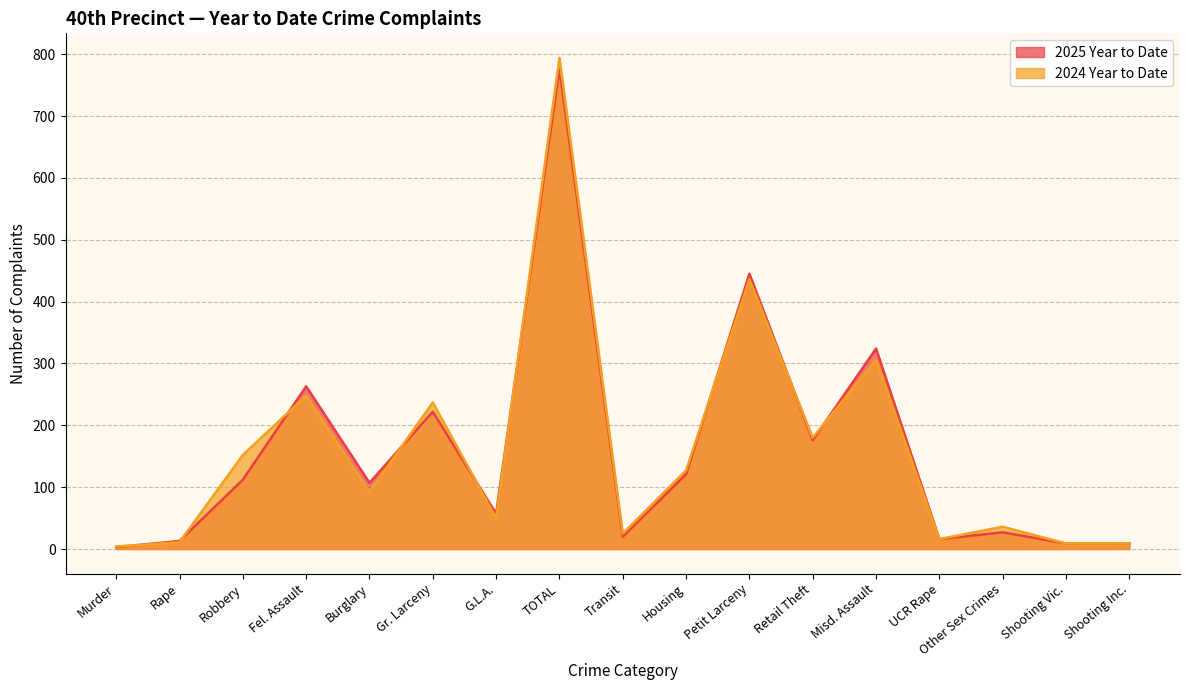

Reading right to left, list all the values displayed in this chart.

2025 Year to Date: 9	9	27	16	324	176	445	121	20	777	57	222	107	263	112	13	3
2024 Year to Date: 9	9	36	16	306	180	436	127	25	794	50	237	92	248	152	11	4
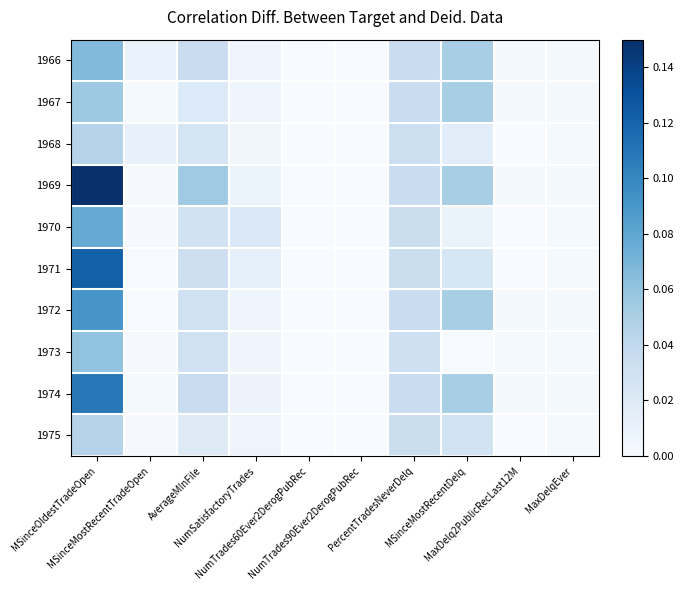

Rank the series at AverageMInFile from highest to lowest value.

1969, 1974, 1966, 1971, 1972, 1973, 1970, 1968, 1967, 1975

To-do item: Copy out the lines above word for word, without the pictures.

Worked solution:
Reading right to left, list all the values displayed in this chart.

2025 Year to Date: 9	9	27	16	324	176	445	121	20	777	57	222	107	263	112	13	3
2024 Year to Date: 9	9	36	16	306	180	436	127	25	794	50	237	92	248	152	11	4

Rank the series at AverageMInFile from highest to lowest value.

1969, 1974, 1966, 1971, 1972, 1973, 1970, 1968, 1967, 1975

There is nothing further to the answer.